The cotton market sloughed off triple-digit losses to close positively Tuesday. Its recovery was inspired by uplifts in several outside markets, including the grains, the energies, the metal, and the stock index futures. Also, the lower U.S. dollar helped encourage inflation-sensitive markets higher as well.
Chart wise, cotton remains in a steep uptrend, but does face fundamental resistance from the unfolding harvest and a reduced net-long speculative position. Additionally, traders are becoming wary of China’s economic health and its blatant provocative actions against Taiwan and the United States.

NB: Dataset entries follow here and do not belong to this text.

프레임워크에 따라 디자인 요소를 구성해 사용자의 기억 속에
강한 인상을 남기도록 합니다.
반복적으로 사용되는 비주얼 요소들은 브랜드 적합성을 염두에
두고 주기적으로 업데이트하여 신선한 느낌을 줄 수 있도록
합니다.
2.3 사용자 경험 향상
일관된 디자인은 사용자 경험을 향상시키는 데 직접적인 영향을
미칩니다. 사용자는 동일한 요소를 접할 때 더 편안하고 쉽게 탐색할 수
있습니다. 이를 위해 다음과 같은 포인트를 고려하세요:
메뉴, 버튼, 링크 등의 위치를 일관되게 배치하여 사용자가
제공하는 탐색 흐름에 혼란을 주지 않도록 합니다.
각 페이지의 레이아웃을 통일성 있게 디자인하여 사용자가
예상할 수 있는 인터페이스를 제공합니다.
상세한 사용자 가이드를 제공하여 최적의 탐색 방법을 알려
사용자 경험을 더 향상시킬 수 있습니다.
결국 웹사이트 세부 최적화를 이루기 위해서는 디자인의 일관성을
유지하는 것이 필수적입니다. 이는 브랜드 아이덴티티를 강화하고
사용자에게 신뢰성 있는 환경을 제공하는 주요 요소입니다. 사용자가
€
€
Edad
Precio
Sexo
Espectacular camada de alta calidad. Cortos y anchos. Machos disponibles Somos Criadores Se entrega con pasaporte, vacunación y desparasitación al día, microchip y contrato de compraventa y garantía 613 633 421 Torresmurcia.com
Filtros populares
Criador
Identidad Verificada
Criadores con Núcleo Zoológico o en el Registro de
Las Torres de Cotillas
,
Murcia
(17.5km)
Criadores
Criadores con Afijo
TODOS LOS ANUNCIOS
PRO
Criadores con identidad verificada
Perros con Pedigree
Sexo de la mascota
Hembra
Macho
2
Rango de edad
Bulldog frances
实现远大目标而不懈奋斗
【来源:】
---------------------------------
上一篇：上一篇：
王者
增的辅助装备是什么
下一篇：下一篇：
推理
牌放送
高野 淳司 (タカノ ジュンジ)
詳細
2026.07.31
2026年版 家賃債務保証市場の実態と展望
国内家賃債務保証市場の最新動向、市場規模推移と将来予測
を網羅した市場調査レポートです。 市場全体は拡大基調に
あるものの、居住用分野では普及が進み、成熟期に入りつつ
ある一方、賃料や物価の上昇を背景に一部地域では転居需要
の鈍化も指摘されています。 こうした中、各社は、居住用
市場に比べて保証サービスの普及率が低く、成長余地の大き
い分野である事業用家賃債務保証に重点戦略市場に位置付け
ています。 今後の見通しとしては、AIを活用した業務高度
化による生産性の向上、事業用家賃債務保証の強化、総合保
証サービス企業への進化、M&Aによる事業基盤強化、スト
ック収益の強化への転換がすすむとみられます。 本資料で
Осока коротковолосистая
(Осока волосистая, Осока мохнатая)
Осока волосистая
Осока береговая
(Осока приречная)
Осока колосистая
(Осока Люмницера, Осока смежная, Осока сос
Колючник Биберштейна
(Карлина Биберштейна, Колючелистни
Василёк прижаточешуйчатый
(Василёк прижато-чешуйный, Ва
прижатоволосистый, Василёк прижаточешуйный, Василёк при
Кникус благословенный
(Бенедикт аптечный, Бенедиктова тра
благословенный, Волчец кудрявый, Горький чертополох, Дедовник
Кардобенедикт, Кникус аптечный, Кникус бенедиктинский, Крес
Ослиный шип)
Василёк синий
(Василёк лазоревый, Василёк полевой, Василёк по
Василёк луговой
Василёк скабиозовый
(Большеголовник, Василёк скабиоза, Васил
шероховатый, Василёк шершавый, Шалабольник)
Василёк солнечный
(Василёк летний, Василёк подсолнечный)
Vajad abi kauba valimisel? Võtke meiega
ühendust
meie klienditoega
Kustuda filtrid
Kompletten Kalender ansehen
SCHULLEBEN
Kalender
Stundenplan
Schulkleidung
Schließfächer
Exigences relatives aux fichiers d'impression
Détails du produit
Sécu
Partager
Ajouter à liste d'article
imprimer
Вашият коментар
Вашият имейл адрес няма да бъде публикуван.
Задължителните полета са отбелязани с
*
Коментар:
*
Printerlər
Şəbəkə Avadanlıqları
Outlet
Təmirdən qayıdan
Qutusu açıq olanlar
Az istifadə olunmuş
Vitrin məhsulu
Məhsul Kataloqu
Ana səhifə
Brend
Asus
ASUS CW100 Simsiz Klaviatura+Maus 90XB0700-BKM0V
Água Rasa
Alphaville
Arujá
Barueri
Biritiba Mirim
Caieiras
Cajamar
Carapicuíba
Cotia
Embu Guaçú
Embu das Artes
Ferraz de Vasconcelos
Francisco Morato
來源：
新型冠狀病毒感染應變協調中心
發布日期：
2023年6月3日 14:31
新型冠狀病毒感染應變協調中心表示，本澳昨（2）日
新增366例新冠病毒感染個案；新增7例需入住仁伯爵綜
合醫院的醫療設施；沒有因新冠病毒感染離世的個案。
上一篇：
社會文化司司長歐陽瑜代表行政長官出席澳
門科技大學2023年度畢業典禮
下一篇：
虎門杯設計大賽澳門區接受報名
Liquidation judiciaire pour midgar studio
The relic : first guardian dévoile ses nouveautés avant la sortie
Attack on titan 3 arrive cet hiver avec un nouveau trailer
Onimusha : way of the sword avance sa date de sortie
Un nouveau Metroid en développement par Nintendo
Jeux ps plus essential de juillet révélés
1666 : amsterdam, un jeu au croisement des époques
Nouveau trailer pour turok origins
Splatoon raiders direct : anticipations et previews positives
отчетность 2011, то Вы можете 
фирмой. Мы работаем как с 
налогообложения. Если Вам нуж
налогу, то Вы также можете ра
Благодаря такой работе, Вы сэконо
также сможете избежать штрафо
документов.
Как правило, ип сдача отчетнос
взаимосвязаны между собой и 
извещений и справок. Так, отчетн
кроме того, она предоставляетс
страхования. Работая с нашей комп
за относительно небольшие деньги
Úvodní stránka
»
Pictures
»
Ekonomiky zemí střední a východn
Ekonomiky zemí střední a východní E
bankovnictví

The U.S. harvest is progressing, but is below its 10-year pace. A few Texas growers informed us that their early dryland yields are running three-fourths to a full bale per acre. They plan on hitting the irrigated fields late next week. However, there was a drop in temperatures early this week, causing some low-lying cotton fields to be nipped a bit.
Traders will be interested in this week’s export sales, perhaps more than usual. Of late, China has greatly slowed its buying spree and that is cause for concern. Of course, part of its hesitancy is the global shipping crisis, plus it’s gathering its own crop.
We note that cumulative sales for 2021-22 have reached 7.617 million, well below the five-year average of 7.844 million bales. Sales have reached 52% of USDA’s forecast compared to the five-year average of 55% for this time of year.
For Tuesday, December settled at 107.13 cents, up 0.79 cent, March ended at 105.84, plus 0.89 cent and December 2022 ended at 90.88 cents, 0.50 cent higher; estimated volume was 25,328 contracts.